_Task requirements_. Using the listing below, copy exactly the lines from the one containing "15: (246, 124, 12.71)" to the one containing "32: (400, 224, 15.48)", both lines included, and no others.

_Supplied material_.
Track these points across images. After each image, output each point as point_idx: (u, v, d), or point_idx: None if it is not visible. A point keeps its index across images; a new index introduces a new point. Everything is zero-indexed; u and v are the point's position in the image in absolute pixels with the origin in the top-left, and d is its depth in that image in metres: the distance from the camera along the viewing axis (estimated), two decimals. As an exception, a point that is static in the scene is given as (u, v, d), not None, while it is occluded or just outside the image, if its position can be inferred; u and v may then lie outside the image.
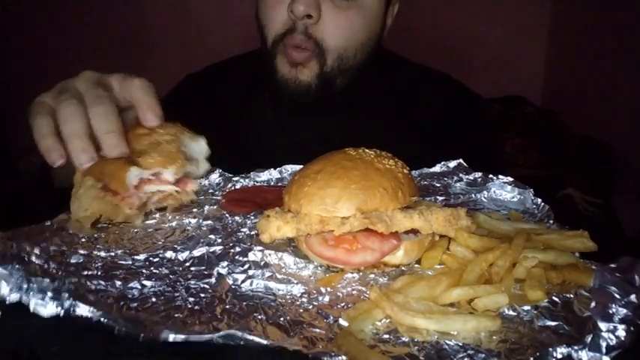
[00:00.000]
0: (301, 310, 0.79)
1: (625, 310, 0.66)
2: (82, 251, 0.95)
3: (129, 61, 3.96)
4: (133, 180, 1.04)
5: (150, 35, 4.05)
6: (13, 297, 0.78)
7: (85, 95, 1.06)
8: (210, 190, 1.30)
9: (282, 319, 0.76)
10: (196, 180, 1.16)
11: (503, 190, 1.25)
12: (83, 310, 0.74)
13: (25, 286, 0.78)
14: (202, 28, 4.09)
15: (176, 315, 0.76)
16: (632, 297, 0.67)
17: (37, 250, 0.92)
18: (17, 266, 0.80)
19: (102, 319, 0.73)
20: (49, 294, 0.76)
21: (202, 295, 0.83)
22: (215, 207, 1.17)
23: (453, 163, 1.39)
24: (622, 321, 0.66)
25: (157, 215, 1.13)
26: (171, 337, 0.70)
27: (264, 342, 0.69)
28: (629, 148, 3.22)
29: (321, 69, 1.51)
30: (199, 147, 1.17)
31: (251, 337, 0.69)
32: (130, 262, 0.92)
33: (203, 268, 0.91)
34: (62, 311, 0.75)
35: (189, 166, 1.13)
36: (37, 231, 1.00)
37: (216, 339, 0.70)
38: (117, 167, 1.03)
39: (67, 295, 0.76)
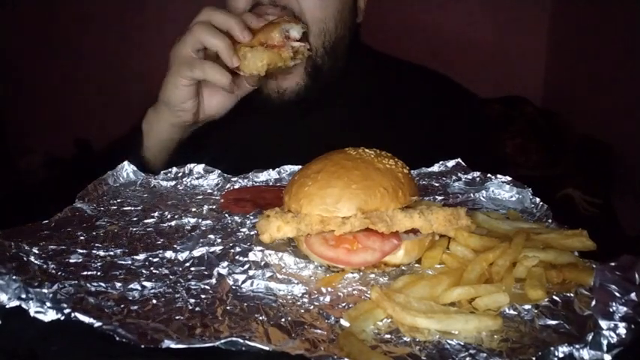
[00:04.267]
0: (302, 311, 0.79)
1: (625, 308, 0.66)
2: (81, 250, 0.95)
3: (129, 59, 3.97)
4: (283, 31, 1.34)
5: (150, 32, 4.05)
6: (13, 304, 0.78)
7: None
8: (209, 191, 1.30)
9: (283, 319, 0.76)
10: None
11: (501, 190, 1.25)
12: (83, 319, 0.74)
13: (23, 296, 0.78)
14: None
15: (177, 317, 0.76)
16: (633, 295, 0.67)
17: (35, 250, 0.92)
18: (14, 277, 0.79)
19: (102, 327, 0.73)
20: (48, 304, 0.76)
21: (203, 296, 0.83)
22: (214, 207, 1.17)
23: (451, 163, 1.39)
24: (623, 319, 0.66)
25: (156, 214, 1.13)
26: (173, 346, 0.69)
27: (267, 348, 0.69)
28: (629, 148, 3.22)
29: (308, 61, 1.49)
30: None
31: (253, 344, 0.69)
32: (130, 262, 0.92)
33: (203, 268, 0.91)
34: (62, 317, 0.75)
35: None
36: (36, 229, 1.00)
37: (218, 345, 0.70)
38: (269, 29, 1.34)
39: (65, 305, 0.76)
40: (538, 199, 1.16)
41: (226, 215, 1.12)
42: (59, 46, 4.07)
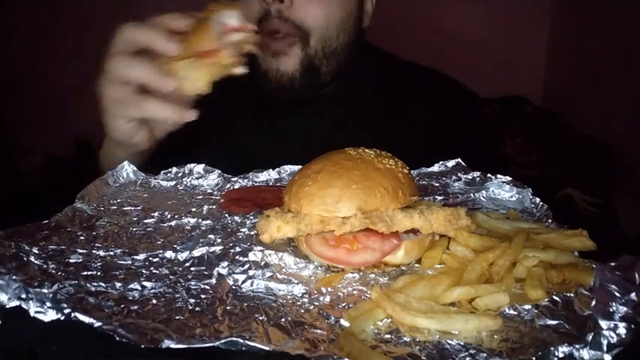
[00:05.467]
0: (302, 311, 0.79)
1: (625, 308, 0.66)
2: (81, 250, 0.95)
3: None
4: (215, 26, 1.11)
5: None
6: (13, 304, 0.78)
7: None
8: (209, 191, 1.30)
9: (283, 320, 0.76)
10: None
11: (501, 190, 1.25)
12: (83, 318, 0.74)
13: (23, 296, 0.78)
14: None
15: (177, 317, 0.76)
16: (633, 295, 0.67)
17: (35, 250, 0.92)
18: (14, 277, 0.80)
19: (102, 327, 0.73)
20: (48, 304, 0.76)
21: (203, 296, 0.83)
22: (214, 207, 1.17)
23: (451, 163, 1.39)
24: (623, 319, 0.66)
25: (156, 214, 1.13)
26: (173, 346, 0.70)
27: (266, 348, 0.69)
28: (629, 148, 3.22)
29: (304, 54, 1.50)
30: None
31: (253, 344, 0.69)
32: (130, 262, 0.92)
33: (203, 268, 0.91)
34: (62, 317, 0.75)
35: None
36: (36, 229, 1.00)
37: (218, 345, 0.70)
38: (198, 29, 1.13)
39: (65, 305, 0.76)
40: (538, 199, 1.16)
41: (226, 215, 1.12)
42: (59, 46, 4.07)
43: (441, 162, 1.39)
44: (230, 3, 1.15)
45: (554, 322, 0.74)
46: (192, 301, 0.81)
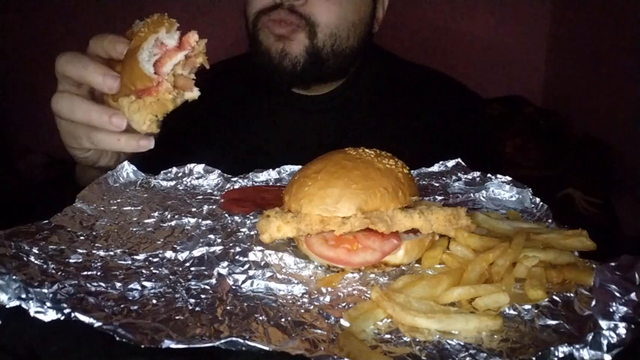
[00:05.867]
0: (302, 311, 0.79)
1: (625, 308, 0.66)
2: (81, 250, 0.95)
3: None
4: (145, 59, 1.01)
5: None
6: (13, 304, 0.78)
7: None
8: (209, 191, 1.30)
9: (283, 319, 0.76)
10: (193, 31, 1.07)
11: (501, 190, 1.25)
12: (83, 318, 0.74)
13: (23, 296, 0.78)
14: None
15: (177, 317, 0.76)
16: (633, 295, 0.67)
17: (35, 250, 0.92)
18: (14, 277, 0.80)
19: (102, 327, 0.73)
20: (48, 304, 0.77)
21: (203, 296, 0.83)
22: (214, 207, 1.17)
23: (451, 163, 1.39)
24: (623, 319, 0.66)
25: (156, 214, 1.13)
26: (173, 346, 0.70)
27: (266, 348, 0.69)
28: (629, 148, 3.22)
29: (311, 42, 1.49)
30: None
31: (253, 344, 0.69)
32: (130, 262, 0.92)
33: (203, 268, 0.91)
34: (62, 317, 0.75)
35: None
36: (36, 229, 1.00)
37: (218, 345, 0.70)
38: (129, 67, 1.03)
39: (65, 305, 0.76)
40: (538, 199, 1.16)
41: (226, 215, 1.12)
42: (60, 46, 4.07)
43: (441, 162, 1.39)
44: (161, 19, 1.04)
45: (554, 322, 0.75)
46: (192, 301, 0.81)
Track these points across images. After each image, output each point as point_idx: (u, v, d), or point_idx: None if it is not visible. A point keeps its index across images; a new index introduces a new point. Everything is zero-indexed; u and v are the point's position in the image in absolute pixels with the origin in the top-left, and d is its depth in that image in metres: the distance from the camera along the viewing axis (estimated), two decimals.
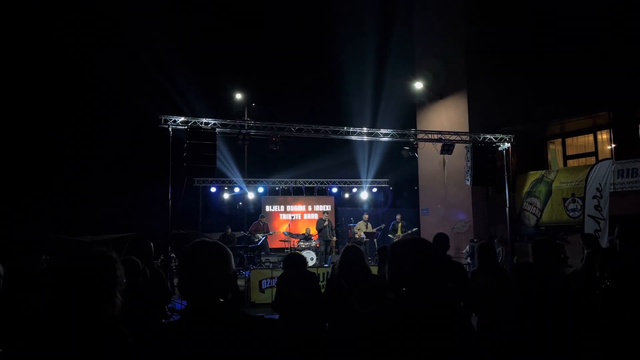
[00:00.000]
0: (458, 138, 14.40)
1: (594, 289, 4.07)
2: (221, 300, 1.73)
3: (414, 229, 15.77)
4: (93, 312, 1.87)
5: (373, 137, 13.83)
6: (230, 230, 15.76)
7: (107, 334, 1.88)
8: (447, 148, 14.15)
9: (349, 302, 4.00)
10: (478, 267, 4.74)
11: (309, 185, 19.01)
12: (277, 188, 18.80)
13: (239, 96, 22.11)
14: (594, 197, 10.96)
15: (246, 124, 12.71)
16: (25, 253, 4.29)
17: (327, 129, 13.35)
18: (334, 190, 19.17)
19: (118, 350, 1.86)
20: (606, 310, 3.45)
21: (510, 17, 16.77)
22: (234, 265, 1.83)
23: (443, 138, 14.24)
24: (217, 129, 12.02)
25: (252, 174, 19.60)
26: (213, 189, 18.01)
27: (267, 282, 10.93)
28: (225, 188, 18.21)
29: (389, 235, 15.47)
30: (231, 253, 1.86)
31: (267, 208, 18.64)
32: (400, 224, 15.48)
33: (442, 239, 5.08)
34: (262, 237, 15.10)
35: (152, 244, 5.18)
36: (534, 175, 15.70)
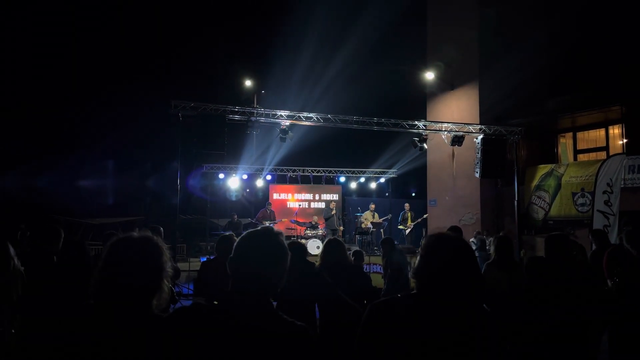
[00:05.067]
0: (469, 129, 14.31)
1: (599, 287, 4.07)
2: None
3: (425, 216, 15.81)
4: (141, 300, 1.82)
5: (382, 127, 13.78)
6: (236, 217, 15.84)
7: (155, 321, 1.81)
8: (457, 139, 14.07)
9: (337, 294, 3.92)
10: (494, 260, 4.80)
11: (316, 174, 19.01)
12: (285, 176, 18.83)
13: (248, 83, 22.08)
14: (604, 192, 10.88)
15: (255, 111, 12.68)
16: (48, 235, 4.33)
17: (336, 117, 13.30)
18: (342, 179, 19.16)
19: (167, 338, 1.76)
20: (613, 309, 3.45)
21: (523, 7, 16.55)
22: (286, 265, 1.79)
23: (453, 129, 14.16)
24: (226, 116, 12.03)
25: (260, 162, 19.62)
26: (221, 175, 18.05)
27: None
28: (233, 175, 18.25)
29: (399, 227, 15.44)
30: (289, 252, 1.82)
31: (275, 196, 18.67)
32: (409, 214, 15.45)
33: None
34: (269, 224, 15.16)
35: (162, 228, 5.23)
36: (543, 169, 15.59)
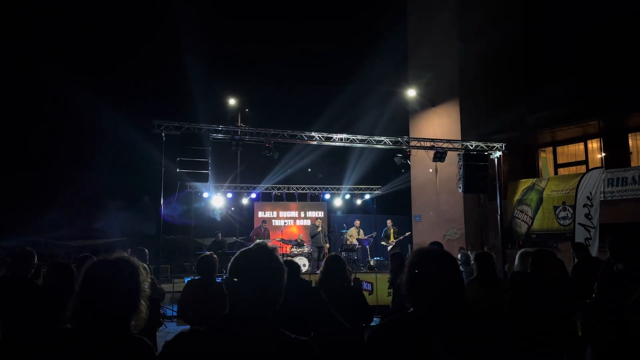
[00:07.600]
0: (450, 146, 14.48)
1: (580, 301, 4.14)
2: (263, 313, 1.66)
3: (407, 233, 15.78)
4: (118, 322, 1.81)
5: (366, 144, 13.87)
6: (221, 236, 15.72)
7: (132, 343, 1.80)
8: (440, 155, 14.22)
9: (331, 315, 3.89)
10: (477, 276, 4.83)
11: (301, 192, 18.99)
12: (269, 194, 18.78)
13: (232, 102, 22.10)
14: (584, 206, 11.07)
15: (239, 130, 12.69)
16: (21, 258, 4.28)
17: (320, 135, 13.35)
18: (327, 196, 19.17)
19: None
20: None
21: (502, 28, 16.94)
22: (284, 281, 1.74)
23: (435, 145, 14.32)
24: (210, 135, 12.00)
25: (245, 180, 19.57)
26: (205, 195, 17.92)
27: None
28: (218, 194, 18.13)
29: (382, 243, 15.42)
30: (285, 268, 1.78)
31: (260, 214, 18.58)
32: (392, 230, 15.38)
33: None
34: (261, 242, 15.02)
35: (146, 250, 5.18)
36: (525, 183, 15.81)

_Task output_.
15: (246, 124, 12.71)
16: (25, 253, 4.29)
17: (327, 129, 13.35)
18: (334, 190, 19.17)
19: (118, 350, 1.86)
20: (606, 310, 3.45)
21: (510, 17, 16.77)
22: (234, 265, 1.83)
23: (443, 138, 14.24)
24: (217, 129, 12.02)
25: (252, 174, 19.60)
26: (213, 189, 18.01)
27: (267, 282, 10.93)
28: (225, 188, 18.21)
29: (389, 235, 15.47)
30: (231, 253, 1.86)
31: (267, 208, 18.64)
32: (400, 224, 15.48)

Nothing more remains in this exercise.